While India's healthcare sector remains a key sector for development; health insurance remains underpenetrated and expensive in the eyes of consumers, according to a joint study conducted by FICCI and EY.
Health Insurance is a key pillar; not just for a family's physical health, but also for their financial well-being. It enables access to appropriate health care while reducing the impact of an untoward health event on a family's earning and payment capacity.
Insurers have been working tirelessly to expand coverage and distribution, leveraging newer distribution models and technology to reduce the cost of acquisition and consequently bring down the cost of cover for consumers. This is in addition to several government initiatives and the work that the regulator is doing to enhance awareness, as well as quality of service to consumers.
To this regard, a report titled "Distribution 2.0 - Improving Distribution in Health Insurance" released by T S Vijayan, Chairman, IRDAI at FICCI's 10th Annual Health Insurance Conference provides key insights and recommendations designed to enhance the distribution (and acceptance) of health insurance.
Despite the effort put into date, there is still a significant opportunity to expand distribution, while reducing the cost of customer acquisition and servicing.

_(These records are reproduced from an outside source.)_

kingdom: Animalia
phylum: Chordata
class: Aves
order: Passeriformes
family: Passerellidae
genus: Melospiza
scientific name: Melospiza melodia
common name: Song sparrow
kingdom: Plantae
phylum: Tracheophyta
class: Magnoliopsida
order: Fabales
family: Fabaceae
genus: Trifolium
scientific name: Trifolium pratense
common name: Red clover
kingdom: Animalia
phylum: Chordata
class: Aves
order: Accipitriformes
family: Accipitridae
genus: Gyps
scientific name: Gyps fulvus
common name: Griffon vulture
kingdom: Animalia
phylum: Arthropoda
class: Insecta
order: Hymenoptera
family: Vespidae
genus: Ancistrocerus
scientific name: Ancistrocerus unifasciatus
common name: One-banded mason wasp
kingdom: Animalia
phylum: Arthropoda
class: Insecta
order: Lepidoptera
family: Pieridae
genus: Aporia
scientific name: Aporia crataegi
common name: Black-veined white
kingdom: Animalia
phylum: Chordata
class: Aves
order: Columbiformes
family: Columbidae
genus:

This paper aims to address the same.
"India stands apart from most other countries on account of its diversity, across practically every parameter, whether it is age, socio-economic distribution, education levels, financial literacy, wellness, geographical spread or even growth rates across different parts of the country. This only makes it more challenging for the insurance industry to ensure that appropriate products and distribution systems are in place to cater to each customer's need," said Sandeep Patel, Co-Chair, FICCI Health Insurance Committee and CEO and Managing Director Cigna TTK Health Insurance.
"On its part, the health insurance industry has been leveraging the new channels to expand outreach and reduce the cost of selling. However, the acceptance of health insurance remains low. The need of the hour is to address the underlying reasons which drive purchasing behaviour. This paper attempts to identify the key drivers and inhibitors of health insurance purchase and lays out recommendations that will help improve acceptance, and penetration of health insurance," he added.